NUCs specifically inhibit DNA polymerase that HBV DNA itself produces in the reverse transcription process of HBV replication. NUCs strongly inhibit the synthesis of the plus and minus strand chains in the HBV life cycle. The effect is highly specific and efficient. All NUCs can be administered orally and their use is simple. The short-term adverse events of NUCs are rare and mild, and they are effective for either genotype. Furthermore, unlike interferon, they are easy for cirrhotic patients to use. On the other hand, HBV cannot be completely eliminated because NUCs cannot eliminate mRNA or cccDNA in the host nucleus, which acts as a template for HBV DNA.

Once NUC administration is stopped, HBV DNA starts to reappear or increase, and hepatitis recurs in some patients[54-58]. Additionally, HBeAg that is negatively converted by NUC administration frequently re-appears when NUC administration is stopped (reverse seroconversion)[59,60] after a flare of severe hepatitis[61]. There have been several reports that NUC contributes to HBsAg-negative conversion[62-65]. To improve the long-term prognosis of patients, continuous administration of NUCs for long-term HBV suppression is necessary. Here we focus especially on entecavir and tenofovir disoproxil fumarate (tenofovir), which are now available as first line drugs for chronic hepatitis B in many countries.

Entecavir

Previous reports about entecavir treatment are summarized in Table 4[66-76]. The serum HBV DNA-negative conversion and serum ALT normalization rates of entecavir for 48 to 96 wk were superior to those in response to lamivudine for both HBeAg-positive and HBeAg-negative patients[66,67,70,77]. With entecavir administration for 3 to 5 years, the serum HBV DNA-negative conversion rates were 55% to 88%/1 year, 83% to 93%/2 years, 89% to 95%/3 years, and 91% to 96%/4 years, 94%/5 years; the serum ALT normalization rates were 65% to 84%/1 year, 78% to 88%/2 years, 77% to 90%/3 years, 86%/4 years, and 80%/5 years; and the HBeAg seroconversion rates were 12% to 22%/1 year, 18% to 41%/2 years, 29% to 44%/3 years and 38%/4 years[69,74-76,78]. The resistance mutant emergence rates were reported to be 0.2%/1 year, 0.5%/2 years, and 1.2%/3 to 5 years for the NUCs-treatment-naive patients[69,78].

Table 4.

Treatment efficacy of entecavir in chronic hepatitis B

Ref. No. of patients HBeAg Therapy regimen HBeAg loss (%)/seroconversion from HBeAg to anti-HBe (%) Undetectable of HBV DNA (%) Normalization of ALT (%) HBsAg loss (n)
1Chang et al[66] 354 NUCs - treatment-naive Positive ETV 0.5 mg daily for 48 wk 22/21 67 68 6
355 NUCs - treatment-naive Positive LAM 100 mg daily for 48 wk 20/18 36 60 4
2Gish et al[67] 243 NUCs - treatment-naive Positive ETV 0.5 mg daily for 2 yr NA/31 80 87 18
164 NUCs - treatment-naive Positive LAM 100 mg daily for 2 yr NA/26 39 79 10
1Lai et al[70] 296 Negative ETV 0.5 mg daily for 48 wk NA/NA 90 78 1
287 Negative LAM 100 mg daily for 48 wk NA/NA 72 71 1

Treatment efficacies were assessed at 48 wk1, or 2 years2. ETV: Entecavir; NUCs: Nucleos(t)ide analogues; NA: Not available; LAM: Lamivudine; HBeAg: Hepatitis B e antigen; HBV: Hepatitis B virus; ALT: Alanine aminotransferase; HBsAg: Hepatitis B surface antigen; Anti-HBe: Antibody to HBe antigen.

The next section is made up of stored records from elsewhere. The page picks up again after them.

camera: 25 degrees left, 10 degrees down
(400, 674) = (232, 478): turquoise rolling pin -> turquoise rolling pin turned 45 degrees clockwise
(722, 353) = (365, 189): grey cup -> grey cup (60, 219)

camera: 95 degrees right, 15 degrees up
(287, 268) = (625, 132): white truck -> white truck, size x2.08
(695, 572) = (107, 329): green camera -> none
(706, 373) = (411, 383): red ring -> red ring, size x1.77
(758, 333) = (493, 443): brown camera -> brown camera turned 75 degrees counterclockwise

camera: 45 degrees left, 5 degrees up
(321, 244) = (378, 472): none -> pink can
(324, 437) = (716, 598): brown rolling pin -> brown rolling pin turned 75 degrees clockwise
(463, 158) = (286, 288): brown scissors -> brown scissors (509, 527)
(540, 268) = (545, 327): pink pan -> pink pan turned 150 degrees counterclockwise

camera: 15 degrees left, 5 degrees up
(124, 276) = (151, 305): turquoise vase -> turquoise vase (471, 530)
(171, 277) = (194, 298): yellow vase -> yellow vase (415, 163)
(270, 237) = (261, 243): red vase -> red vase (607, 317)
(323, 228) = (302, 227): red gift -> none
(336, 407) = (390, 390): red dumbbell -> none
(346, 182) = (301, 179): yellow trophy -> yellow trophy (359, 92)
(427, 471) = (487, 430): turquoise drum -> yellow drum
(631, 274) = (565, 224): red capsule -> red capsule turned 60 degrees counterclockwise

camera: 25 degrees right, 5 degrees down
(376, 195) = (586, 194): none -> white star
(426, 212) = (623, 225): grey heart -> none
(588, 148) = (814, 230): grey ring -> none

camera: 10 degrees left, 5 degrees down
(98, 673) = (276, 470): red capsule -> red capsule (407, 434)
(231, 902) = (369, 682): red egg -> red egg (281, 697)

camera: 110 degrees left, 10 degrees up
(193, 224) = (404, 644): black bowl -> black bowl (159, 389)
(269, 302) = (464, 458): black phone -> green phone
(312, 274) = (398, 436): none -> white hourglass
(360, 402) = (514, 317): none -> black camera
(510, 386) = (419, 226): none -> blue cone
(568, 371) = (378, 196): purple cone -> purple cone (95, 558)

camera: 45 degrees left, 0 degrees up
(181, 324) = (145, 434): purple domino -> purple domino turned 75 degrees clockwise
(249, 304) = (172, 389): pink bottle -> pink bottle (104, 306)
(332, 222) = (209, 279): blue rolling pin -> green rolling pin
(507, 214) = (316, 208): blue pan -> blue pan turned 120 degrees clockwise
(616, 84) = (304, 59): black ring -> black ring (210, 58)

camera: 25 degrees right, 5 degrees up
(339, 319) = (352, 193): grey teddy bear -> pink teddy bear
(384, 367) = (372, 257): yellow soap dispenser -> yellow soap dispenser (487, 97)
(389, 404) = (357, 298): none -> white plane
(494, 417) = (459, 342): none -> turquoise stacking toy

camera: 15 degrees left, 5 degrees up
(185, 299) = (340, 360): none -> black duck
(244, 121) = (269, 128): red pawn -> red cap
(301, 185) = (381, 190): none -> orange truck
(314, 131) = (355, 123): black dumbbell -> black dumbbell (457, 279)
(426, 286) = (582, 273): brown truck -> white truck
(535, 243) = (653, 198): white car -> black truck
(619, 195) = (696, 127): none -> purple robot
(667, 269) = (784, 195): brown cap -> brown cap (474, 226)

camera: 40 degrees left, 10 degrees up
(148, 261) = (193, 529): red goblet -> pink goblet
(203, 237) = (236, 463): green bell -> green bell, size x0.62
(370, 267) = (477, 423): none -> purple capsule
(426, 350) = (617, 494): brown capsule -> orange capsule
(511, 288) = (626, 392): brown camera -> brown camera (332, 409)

Today, entecavir is one of the first line NUCs for NUC-treatment-naive patients as well as tenofovir in many countries. However, the serum HBsAg-negative conversion is very rare compared with peginterferon and was reported to be 0 to 5.1%/3 to 5 years and 10%/10 years[69,78].

In general, the patients treated with lamivudine and sustained negative HBV DNA are recommended to switch to entecavir or tenofovir. It has been reported that, if the serum HBV DNA level stays negative and there are no resistance mutants during lamivudine administration, entecavir-resistance mutants rarely emerge even when patients are switched to entecavir[79]. Entecavir resistance easily occurs in lamivudine-resistance mutants (rtL180M plus rtM204V) by adding only one more mutation (rt184G, rtS202I or rtM250V) and these states are thought as a low genetic barrier[80]. On the other hand, tenofovir and adefovir lack cross-resistance to entecavir-resistance (rt184G/S, rtS202G/I, M250V)[81]. Therefore, patients who have viral breakthrough under lamivudine administration could easily have entecavir-resistance mutants if they are switched to entecavir, and adding adefovir to lamivudine is generally recommended. Like lamivudine, entecavir was also reported to have a suppressive effect to HCC development compared with the control, and the reported HCC development rates for entecavir vs control were 3.7%/5 years vs 13.7%/5 years, respectively[10]. The United States Food and Drug Administration (FDA) assigned entecavir to pregnancy category C. Entecavir should not be used for the patients who are co-infected with human immunodeficiency virus (HIV) because of the risk of resistance mutant emergence in HIV.

Tenofovir disoproxil fumarate (tenofovir)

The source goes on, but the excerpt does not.